● **ARTICLE**:
Start

And this is where you have a bit of competition. He who declares, or she who declares, the largest fiscal policy largesse will attract a lot of capital, because you are going to see a bump in the stock prices, and probably a healthy move higher in those currencies on the front end. And then as people realize, “Wait a minute. How are we actually going to pay for this? This doesn’t fit into the budget.” Then the implications set in.
So you have the initial reactions of, “We’re going to spend trillions.” And I think that is positive for equities. That is positive for risk assets. And I don’t know if it’s a week, a day, a month – how long that period of time is, before people all of a sudden say, “Oh my word, we are done with the monetary policy gambit, we’re on to the final stretch of holding this thing together with bailing wire and chewing gum.
Kevin: But let’s say they are seeing the issue with the repo lack of liquidity in the markets, and they are seeing this volatility in the U.S. treasury interest rate, but they say, “I’m not going to move to bonds, I’m just going to move to safer stocks.” There are stocks that would be considered defensive and that can be a part of the migration out of very, very actively – what are called growth stocks.
David: That’s why I think 4th quarter 2019 could look a lot like the 4th quarter of 2018 because here in the U.S. growth stocks are already underperforming your more defensive stocks.
Kevin: So you think that may be happening?
David: Migration has already happened. The rotation to defensive stocks – that is already in play. And I think you have the lemming parade into the indices continuing because you still have four or five key names which are holding the indexes together. If you look at Microsoft, Google, Apple, Amazon – these are the names which are sort of holding the indexes higher. But you have this massive divergence between the top 5-7 names in the S&P 500, and everything else. So you’ve already seen a sell-off but it’s not reflected in the index. So people can look at their portfolios and if they have individual stocks in their portfolio, they say, “Huh. Well, we’re a percent or two off of all-time highs. I was actually better off at the beginning of the year than I am right here and now.”
Kevin: How can that be? Well, Dave, I know I bring up 1998 and 1999 often, but it was a period of time where people didn’t care if companies had earnings, they just had to have a good idea. You brought up the stocks – Microsoft and Google – some of these companies that don’t necessarily have to justify why they exist, but what happened at that same time was you had a massive influx of IPOs. They didn’t care whether it was going to be a company that was going to be around in two or three years, people wanted in on the IPO when it became a publicly-traded stock.
David: Even though there were companies going to the IPO market in 1998 and 1999, and into the year 2000 … the majority of the companies going public in the dot.com boom were making money. Then there was a bunch that weren’t, and they got to go public, too. But what is fascinating today, watching the IPO market today, year-to-date you have three times more money that has been raised for unprofitable enterprises than for start-ups that are making money.

End

● **Questions on scene geometry**:
Start

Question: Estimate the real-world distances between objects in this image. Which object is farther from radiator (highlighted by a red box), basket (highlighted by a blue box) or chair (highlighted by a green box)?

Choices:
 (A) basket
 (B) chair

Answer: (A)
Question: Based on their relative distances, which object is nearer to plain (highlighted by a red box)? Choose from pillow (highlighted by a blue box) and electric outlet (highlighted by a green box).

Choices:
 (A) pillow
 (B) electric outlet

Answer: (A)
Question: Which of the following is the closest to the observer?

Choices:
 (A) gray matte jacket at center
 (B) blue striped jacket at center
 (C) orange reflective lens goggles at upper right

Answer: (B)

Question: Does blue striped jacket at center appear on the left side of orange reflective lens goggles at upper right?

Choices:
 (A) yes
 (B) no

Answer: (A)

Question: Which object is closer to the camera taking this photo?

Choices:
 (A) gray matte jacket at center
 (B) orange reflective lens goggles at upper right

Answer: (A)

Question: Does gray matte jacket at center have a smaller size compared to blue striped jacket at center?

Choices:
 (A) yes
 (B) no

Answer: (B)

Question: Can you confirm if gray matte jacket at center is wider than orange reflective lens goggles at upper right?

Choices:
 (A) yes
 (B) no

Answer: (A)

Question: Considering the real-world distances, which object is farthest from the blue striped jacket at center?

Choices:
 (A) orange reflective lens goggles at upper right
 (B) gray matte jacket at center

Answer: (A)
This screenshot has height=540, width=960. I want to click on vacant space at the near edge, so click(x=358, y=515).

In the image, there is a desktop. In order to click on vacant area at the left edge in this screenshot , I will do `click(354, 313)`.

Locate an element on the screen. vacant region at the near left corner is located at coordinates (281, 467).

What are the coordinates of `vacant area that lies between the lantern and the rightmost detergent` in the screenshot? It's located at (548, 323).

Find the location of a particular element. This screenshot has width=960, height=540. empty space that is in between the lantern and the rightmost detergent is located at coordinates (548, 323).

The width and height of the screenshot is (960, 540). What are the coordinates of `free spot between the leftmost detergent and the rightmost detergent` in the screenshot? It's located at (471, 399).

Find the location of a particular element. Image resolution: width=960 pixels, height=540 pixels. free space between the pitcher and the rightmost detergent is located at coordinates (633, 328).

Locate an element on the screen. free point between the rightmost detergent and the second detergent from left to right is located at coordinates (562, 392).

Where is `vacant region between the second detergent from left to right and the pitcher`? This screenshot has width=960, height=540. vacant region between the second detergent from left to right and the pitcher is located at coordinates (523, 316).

End

Please output the part of the market discussion that opens with the words containing "So you have" and closes with "called growth stocks.". Rely on the market discussion alone.

● **SOLUTION**:
So you have the initial reactions of, “We’re going to spend trillions.” And I think that is positive for equities. That is positive for risk assets. And I don’t know if it’s a week, a day, a month – how long that period of time is, before people all of a sudden say, “Oh my word, we are done with the monetary policy gambit, we’re on to the final stretch of holding this thing together with bailing wire and chewing gum.
Kevin: But let’s say they are seeing the issue with the repo lack of liquidity in the markets, and they are seeing this volatility in the U.S. treasury interest rate, but they say, “I’m not going to move to bonds, I’m just going to move to safer stocks.” There are stocks that would be considered defensive and that can be a part of the migration out of very, very actively – what are called growth stocks.